> EXCERPTED DATA
• • • • •

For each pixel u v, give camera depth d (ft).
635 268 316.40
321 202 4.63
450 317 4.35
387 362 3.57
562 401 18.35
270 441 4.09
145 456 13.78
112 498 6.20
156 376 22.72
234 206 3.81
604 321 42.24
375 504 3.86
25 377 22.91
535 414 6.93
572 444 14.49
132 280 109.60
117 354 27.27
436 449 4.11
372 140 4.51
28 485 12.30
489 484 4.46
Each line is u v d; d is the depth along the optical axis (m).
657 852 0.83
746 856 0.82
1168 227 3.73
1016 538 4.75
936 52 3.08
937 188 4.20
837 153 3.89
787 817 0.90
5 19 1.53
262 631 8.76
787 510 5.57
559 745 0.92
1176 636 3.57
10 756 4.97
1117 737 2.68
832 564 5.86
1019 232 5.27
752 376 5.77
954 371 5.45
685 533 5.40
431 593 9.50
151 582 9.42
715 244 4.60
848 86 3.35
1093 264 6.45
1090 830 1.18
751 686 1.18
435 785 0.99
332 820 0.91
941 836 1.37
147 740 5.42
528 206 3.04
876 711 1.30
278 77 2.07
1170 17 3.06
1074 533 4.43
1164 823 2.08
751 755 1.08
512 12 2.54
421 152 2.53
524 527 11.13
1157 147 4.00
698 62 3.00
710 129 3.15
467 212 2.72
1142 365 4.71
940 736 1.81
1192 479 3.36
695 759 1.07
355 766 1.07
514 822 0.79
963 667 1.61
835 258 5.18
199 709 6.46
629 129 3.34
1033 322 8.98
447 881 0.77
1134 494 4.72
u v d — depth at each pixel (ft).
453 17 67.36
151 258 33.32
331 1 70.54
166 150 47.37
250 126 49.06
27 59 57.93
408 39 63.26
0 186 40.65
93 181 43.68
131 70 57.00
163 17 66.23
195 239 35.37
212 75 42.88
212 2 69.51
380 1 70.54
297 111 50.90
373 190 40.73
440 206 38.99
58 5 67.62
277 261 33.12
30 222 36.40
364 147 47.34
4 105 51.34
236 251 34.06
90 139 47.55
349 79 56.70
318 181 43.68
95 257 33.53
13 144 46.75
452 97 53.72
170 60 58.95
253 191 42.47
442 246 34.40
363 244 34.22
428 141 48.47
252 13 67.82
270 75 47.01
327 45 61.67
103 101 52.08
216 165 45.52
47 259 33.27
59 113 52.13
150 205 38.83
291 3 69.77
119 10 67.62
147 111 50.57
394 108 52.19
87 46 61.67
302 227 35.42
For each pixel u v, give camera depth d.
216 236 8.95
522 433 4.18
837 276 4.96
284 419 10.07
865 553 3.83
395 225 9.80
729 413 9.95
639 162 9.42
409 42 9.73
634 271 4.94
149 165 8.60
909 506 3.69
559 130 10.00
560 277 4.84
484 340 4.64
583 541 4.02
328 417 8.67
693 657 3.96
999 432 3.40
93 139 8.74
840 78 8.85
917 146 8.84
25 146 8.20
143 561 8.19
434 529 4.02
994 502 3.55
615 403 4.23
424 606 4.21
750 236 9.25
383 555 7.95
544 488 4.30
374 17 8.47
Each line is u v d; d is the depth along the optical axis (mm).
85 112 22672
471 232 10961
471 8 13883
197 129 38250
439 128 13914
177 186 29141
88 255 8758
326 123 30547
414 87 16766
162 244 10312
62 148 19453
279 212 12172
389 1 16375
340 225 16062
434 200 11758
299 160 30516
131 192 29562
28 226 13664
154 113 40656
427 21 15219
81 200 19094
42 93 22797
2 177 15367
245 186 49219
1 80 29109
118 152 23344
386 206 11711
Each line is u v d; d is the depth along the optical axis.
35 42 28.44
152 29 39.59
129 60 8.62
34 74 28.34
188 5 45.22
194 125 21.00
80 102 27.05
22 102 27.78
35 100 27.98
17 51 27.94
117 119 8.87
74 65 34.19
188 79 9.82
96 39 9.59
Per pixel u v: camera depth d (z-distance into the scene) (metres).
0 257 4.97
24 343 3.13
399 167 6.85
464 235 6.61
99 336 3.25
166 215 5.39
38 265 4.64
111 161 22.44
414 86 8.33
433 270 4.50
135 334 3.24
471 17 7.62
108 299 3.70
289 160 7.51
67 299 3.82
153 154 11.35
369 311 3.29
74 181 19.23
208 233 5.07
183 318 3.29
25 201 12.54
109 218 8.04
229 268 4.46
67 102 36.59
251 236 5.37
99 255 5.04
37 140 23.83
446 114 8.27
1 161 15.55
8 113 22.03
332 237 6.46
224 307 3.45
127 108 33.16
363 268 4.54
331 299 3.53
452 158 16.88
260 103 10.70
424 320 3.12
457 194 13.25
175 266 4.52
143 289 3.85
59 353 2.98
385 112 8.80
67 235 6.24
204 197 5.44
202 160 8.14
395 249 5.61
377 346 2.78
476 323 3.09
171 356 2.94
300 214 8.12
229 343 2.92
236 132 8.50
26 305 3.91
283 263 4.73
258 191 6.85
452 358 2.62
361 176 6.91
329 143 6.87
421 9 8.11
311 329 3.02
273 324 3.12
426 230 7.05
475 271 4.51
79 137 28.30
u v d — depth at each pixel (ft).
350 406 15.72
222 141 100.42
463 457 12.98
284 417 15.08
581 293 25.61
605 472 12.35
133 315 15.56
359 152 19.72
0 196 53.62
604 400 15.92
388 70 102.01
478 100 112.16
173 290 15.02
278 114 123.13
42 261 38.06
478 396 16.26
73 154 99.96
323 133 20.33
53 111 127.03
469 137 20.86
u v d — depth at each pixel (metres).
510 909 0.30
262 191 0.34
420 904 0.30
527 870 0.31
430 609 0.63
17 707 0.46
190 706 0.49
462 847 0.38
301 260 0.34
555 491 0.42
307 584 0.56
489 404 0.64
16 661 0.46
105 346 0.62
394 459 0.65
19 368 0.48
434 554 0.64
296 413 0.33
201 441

• • • • •

Through the final line of the listing, beginning at the line that contains "311 329 3.02", every line is to be set down exactly, with no others.

311 329 3.02
273 324 3.12
426 230 7.05
475 271 4.51
79 137 28.30
u v d — depth at each pixel (ft).
350 406 15.72
222 141 100.42
463 457 12.98
284 417 15.08
581 293 25.61
605 472 12.35
133 315 15.56
359 152 19.72
0 196 53.62
604 400 15.92
388 70 102.01
478 100 112.16
173 290 15.02
278 114 123.13
42 261 38.06
478 396 16.26
73 154 99.96
323 133 20.33
53 111 127.03
469 137 20.86
u v d — depth at each pixel (metres).
510 909 0.30
262 191 0.34
420 904 0.30
527 870 0.31
430 609 0.63
17 707 0.46
190 706 0.49
462 847 0.38
301 260 0.34
555 491 0.42
307 584 0.56
489 404 0.64
16 661 0.46
105 346 0.62
394 459 0.65
19 368 0.48
434 554 0.64
296 413 0.33
201 441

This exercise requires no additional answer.